Ideias do Milênio

Na Rio 92 havia mais vontade política que hoje em dia

Autor

22 de junho de 2012, 8h00

Entrevista concedida pelo consultor do governo chinês para economia verde Maurice Strong, à jornalista Sônia Bridi, para o programa Milênio, da Globo News. O Milênio é um programa de entrevistas, que vai ao ar pelo canal de televisão por assinatura Globo News às 23h30 de segunda-feira, com repetições às 3h30, 11h30 e 17h30.

Reprodução/Globo
Os olhares do mundo estão voltados para o Rio de Janeiro. Delegações chegam à cidade para discutir como equacionar desenvolvimento econômico e uma relação sustentável com o meio ambiente. O momento não parece bom. Estamos em meio a maior crise econômica desde 1929, bilhões de pessoas querem atingir níveis de consumo que apenas um sétimo da população mundial possui, e nos deparamos com a ameaça cada vez mais real de mudança climática. A questão agora: que futuro queremos construir? O planeta entrou na agenda internacional na conferência sobre meio ambiente em Estocolmo em 1972. O secretário geral Maurice Strong, emblematicamente já de bicicleta, dizia em seu discurso de abertura: Há poucas chances de o homem ter sucesso na sua relação com a natureza a menos que no caminho ele aprenda a administrar melhor as relações entre homem e homem. Quarenta anos depois a pergunta continua atual: Como resolver um problema global por meio de lideranças divididas por fronteiras e soberanias? O debate ganhou os contornos atuais na Rio 92, de novo, sob a liderança de Maurice Strong, quando sinalizou a necessidade de se criar caminho para uma economia verde, diferente da economia de consumo tocada pelos combustíveis fósseis. A economia verde é de baixo carbono, eficiente no uso de recursos naturais, e faz bens para durar, além disso, é socialmente inclusiva. Mas há vontade política para mudar o cenário? Como incluir os custos ambientais no preço final dos produtos? São muitas as questões que exigem urgência e vontade política. Encontramos Maurice Strong em Pequim, onde hoje é consultor do governo chinês para economia verde. O homem que há mais de 40 anos se dedica a transformar a percepção das lideranças globais sobre a importância do meio ambiente começou sua carreira no setor de petróleo e gás, no Canadá, sua terra natal. Na Rio 92 teve um papel decisivo como secretário-geral forçando um maior compromisso dos líderes mundiais. "A responsabilidade está em suas mãos." Pela primeira vez formava-se uma estrutura institucional para a proteção do planeta. E o que se espera agora da Rio+20?

Maurice Strong — Os olhos do mundo estarão no Brasil, para determinar como o país administra seus problemas e como seu sucesso econômico afeta seu meio ambiente e suas perspectivas de sustentabilidade.

TAREFAS:
**1)** Segundo a entrevista com Maurice Strong, em que país ele começou a carreira no setor de petróleo e gás?
**2)** Dê sequência à entrevista com Maurice Strong a partir do ponto em que o texto para.

DADOS GUARDADOS:

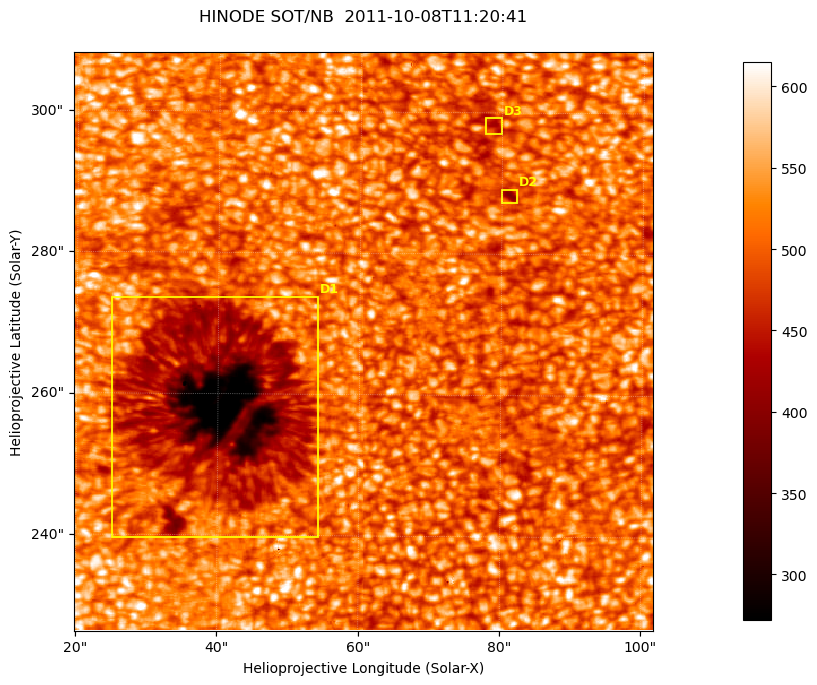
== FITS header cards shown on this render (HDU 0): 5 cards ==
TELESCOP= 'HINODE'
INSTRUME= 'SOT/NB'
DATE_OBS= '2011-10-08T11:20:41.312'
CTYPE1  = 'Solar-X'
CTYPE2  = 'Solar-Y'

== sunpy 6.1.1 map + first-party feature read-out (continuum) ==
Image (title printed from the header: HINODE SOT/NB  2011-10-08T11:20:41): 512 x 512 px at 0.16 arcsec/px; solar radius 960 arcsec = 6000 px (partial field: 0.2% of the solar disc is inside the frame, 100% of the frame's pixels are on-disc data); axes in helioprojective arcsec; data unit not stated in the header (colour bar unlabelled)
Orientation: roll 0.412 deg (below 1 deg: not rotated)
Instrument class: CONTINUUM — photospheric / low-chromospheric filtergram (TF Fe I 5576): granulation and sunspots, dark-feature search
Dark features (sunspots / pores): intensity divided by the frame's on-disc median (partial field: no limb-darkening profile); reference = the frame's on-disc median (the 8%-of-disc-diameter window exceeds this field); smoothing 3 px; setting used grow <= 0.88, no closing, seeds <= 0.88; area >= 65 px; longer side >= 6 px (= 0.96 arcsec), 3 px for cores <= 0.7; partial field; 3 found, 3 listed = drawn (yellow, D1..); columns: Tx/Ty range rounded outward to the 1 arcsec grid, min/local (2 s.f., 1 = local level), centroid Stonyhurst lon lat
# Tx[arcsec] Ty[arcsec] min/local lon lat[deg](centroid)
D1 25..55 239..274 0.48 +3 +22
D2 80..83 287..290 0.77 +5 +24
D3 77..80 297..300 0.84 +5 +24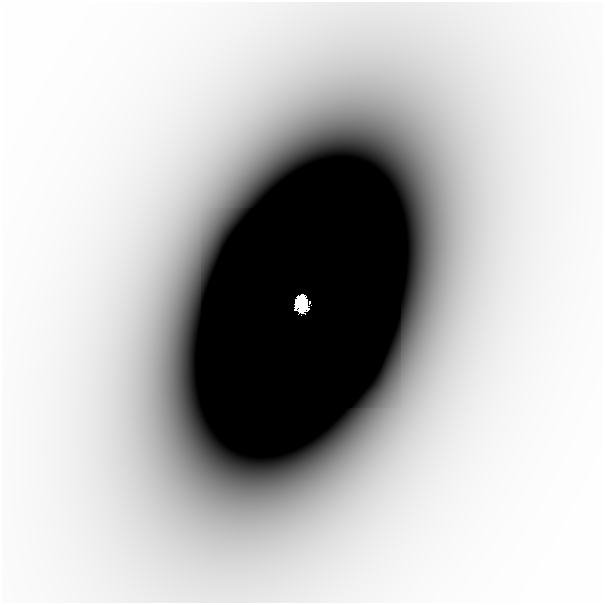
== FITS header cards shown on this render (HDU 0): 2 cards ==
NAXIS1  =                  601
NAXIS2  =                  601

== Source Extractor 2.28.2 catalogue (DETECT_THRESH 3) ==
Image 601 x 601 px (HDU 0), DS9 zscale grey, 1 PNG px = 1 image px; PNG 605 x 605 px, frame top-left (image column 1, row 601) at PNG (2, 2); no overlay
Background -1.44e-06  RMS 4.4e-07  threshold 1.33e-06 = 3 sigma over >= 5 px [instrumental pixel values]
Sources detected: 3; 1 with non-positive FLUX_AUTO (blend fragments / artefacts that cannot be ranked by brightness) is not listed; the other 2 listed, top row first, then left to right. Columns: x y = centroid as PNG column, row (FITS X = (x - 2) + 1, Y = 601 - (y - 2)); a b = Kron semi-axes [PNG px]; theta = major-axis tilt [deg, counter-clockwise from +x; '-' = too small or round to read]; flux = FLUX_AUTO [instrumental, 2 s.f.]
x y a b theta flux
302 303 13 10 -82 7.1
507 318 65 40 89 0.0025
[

RESPOSTAS:
**1)** No Canadá, sua terra natal.

**2)**
Sônia BridiQual é a lembrança mais forte que o senhor tem da Rio92?
Maurice Strong — Bem, tenho lembranças muito positivas, é claro. Foi a maior reunião de chefes de Estado e de governo que já aconteceu, então foi muito animador. E ter Fidel Castro e George Bush na mesma reunião foi incomum. Foi um momento histórico, e os ânimos estavam bons. As decisões tomadas foram muito impressionantes. Já a implementação das decisões desde 1992 não foi tão impressionante. Foi, na verdade, decepcionante. É claro que algumas foram implementadas, mas, no geral, foi decepcionante. Se os governos tivessem feito tudo o que concordaram em fazer, o problema estaria perto de ser solucionado.

Sônia BridiA Rio 92, provavelmente, foi a primeira vez que muitas pessoas ouviram expressões como efeito estufa, aquecimento global, mudanças climáticas, e um sentimento de esperança estava presente em tudo.
Maurice Strong — Verdade.

Sônia BridiO senhor acha que a falta de implementação das decisões acabou com essa esperança?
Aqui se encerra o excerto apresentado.